Le rôle de l’Europe dans le monde a changé
par Gerdi A. Verbeet, Présidente de la Chambre des Représentants (Tweede Kamer)
Lors de notre dernière rencontre, en plein été il y a six mois, nous avons vu apparaître les premiers signes de turbulences économiques. Aujourd’hui, nous nous retrouvons alors que nous sommes plongés dans une crise économique d’une ampleur presque sans précédent. Ce n’est pas la première récession que nous avons connue…
Nous avons déjà traversé une récession mondiale dans les années 90. Certains pays ont également affronté des difficultés profondes pendant leur transition du communisme aux économies de marché. Cependant, à une échelle mondiale, nous devons remonter aux années 1980 pour trouver une récession d’une telle portée. Je me souviens bien de cette période. En tant qu’enseignante aux Pays-Bas, j’ai vu le chômage atteindre des niveaux élevés, surtout parmi les jeunes. Chaque année, malgré leur dur labeur pour leurs examens finaux, je devais annoncer à mes étudiants que deux ou trois d’entre eux risquaient de ne pas trouver de travail, compromettant ainsi leur avenir professionnel. Résoudre la crise actuelle ne sera pas une tâche facile…
Nous devons éviter les erreurs du passé et prendre en compte les nombreux changements survenus depuis 1981. Aujourd’hui, nous vivons dans un monde beaucoup plus interdépendant, tant sur le plan économique que politique. Les défis posés par le changement climatique, la sécurité énergétique, le vieillissement de la population et l’essor de pays comme la Chine ou l’Inde sont désormais évidents. Le rôle de l’Europe dans le monde a également évolué.
L’élargissement de l’Union européenne et la création de l’euro ont fait de nous la plus grande économie mondiale et nous ont donné la deuxième monnaie la plus importante.
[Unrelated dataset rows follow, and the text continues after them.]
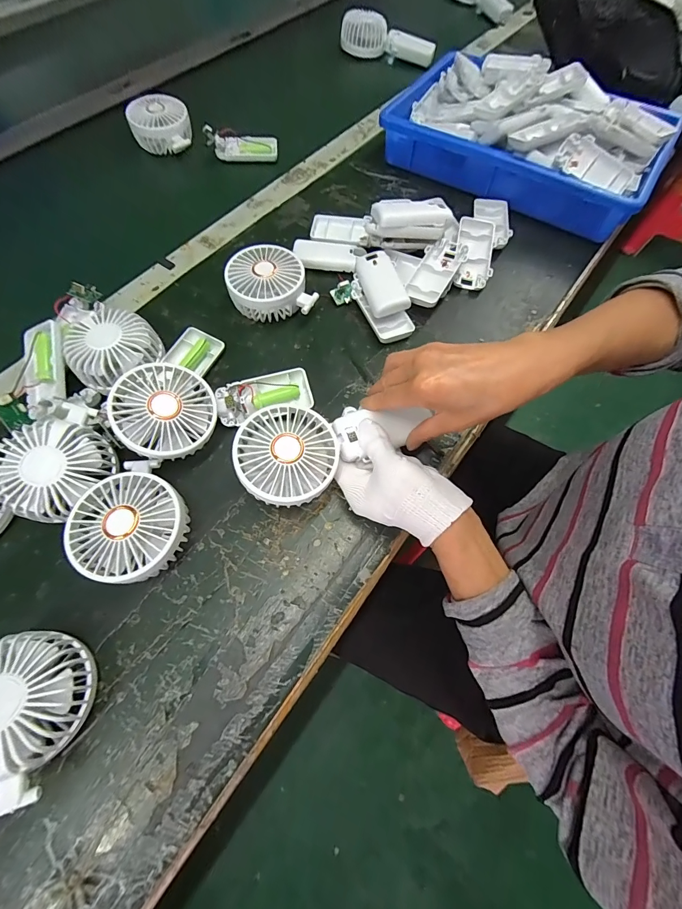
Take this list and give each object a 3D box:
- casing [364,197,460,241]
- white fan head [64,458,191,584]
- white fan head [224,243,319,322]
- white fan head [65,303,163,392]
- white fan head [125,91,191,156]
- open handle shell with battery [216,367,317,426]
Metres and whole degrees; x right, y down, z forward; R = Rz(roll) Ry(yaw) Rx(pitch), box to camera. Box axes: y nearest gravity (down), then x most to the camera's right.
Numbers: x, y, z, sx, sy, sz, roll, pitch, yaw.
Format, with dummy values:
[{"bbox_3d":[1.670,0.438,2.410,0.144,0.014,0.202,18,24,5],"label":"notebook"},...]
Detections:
[{"bbox_3d":[0.085,-0.280,0.434,0.106,0.032,0.036,-4,67,-3],"label":"casing"},{"bbox_3d":[-0.170,0.057,0.313,0.083,0.050,0.099,12,67,4],"label":"white fan head"},{"bbox_3d":[-0.082,-0.192,0.420,0.088,0.043,0.096,-23,69,-10],"label":"white fan head"},{"bbox_3d":[-0.229,-0.106,0.375,0.087,0.043,0.080,-31,71,-14],"label":"white fan head"},{"bbox_3d":[-0.279,-0.512,0.567,0.088,0.045,0.084,-18,68,-9],"label":"white fan head"},{"bbox_3d":[-0.079,-0.058,0.378,0.094,0.019,0.046,-16,83,-13],"label":"open handle shell with battery"}]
Nous avons maintenant un intérêt commun et la responsabilité de nous impliquer activement dans le processus décisionnel mondial. Cependant, il est crucial de reconnaître que l’Union européenne est unique. Bien que nous ayons partagé de nombreuses responsabilités au niveau de l’UE, comme le commerce, la politique monétaire et la supervision des marchés, nous avons choisi de ne pas mettre en commun des tâches importantes telles que la fiscalité, la politique économique et la supervision financière. Ces arrangements ont leurs avantages, par exemple en maximisant l’engagement des gouvernements et des parlements nationaux. Mais il est essentiel de se rappeler que aucun de nos pays n’est assez grand pour relever ces défis seul. Protéger nos propres marchés et emplois peut sembler une bonne idée, mais dans un monde globalisé, le protectionnisme n’est jamais une solution viable.
Ainsi, la coopération et la coordination doivent être au cœur de notre approche face aux questions fondamentales suivantes :
- Réviser la supervision financière au sein de l’Union européenne, à la lumière du rapport De Larosière.
- Réformer le système monétaire mondial établi par les accords de Bretton Woods.
- Stimuler et réformer l’économie, conformément au plan de redressement de l’économie européenne.
Nous vivons un moment où les modèles économiques sont remis en question : le péril moral, le rôle de l’État dans l’économie, et l’équilibre entre politiques nationales et supranationales. Ces questions ont été vigoureusement abordées par la Commission européenne et encore davantage par la Présidence du Conseil. Depuis octobre dernier, les dirigeants de nos gouvernements ont organisé un mini-sommet en plus des réunions régulières du Conseil. Bien que des décisions majeures soient prises rapidement, il est crucial de maintenir une surveillance continue pour garantir que les mandats démocratiques sont respectés.
Cela est également vrai au niveau national. Dans mon propre pays, le gouvernement a décidé d’allouer des sommes importantes pour sauver les institutions financières. Bien que cette rapidité et cette discrétion étaient compréhensibles et nécessaires, les montants engagés par les contribuables impliquent que les générations futures devront en supporter le coût. Il est donc légitime de se demander si la primauté du Parlement est bien respectée. Nos électeurs sont-ils informés des mesures prises ? Avons-nous débattu dans nos Parlements des positions que nos gouvernements vont adopter ? Les plus petites nations sont-elles suffisamment impliquées dans les décisions du G7, du G8 ou du G20, où elles n’ont pas de rôle formel ?
Ces questions fondamentales méritent des discussions approfondies dans nos Parlements. En tant que présidents des Parlements nationaux, il est de notre responsabilité de veiller à ce que ces discussions aient lieu.
Coopérer plutôt que de faire cavalier seul, promouvoir des marchés ouverts plutôt que fermés, et être sensibles aux intérêts des générations futures : pour les Pays-Bas, ces trois principes sont les clés de cette discussion.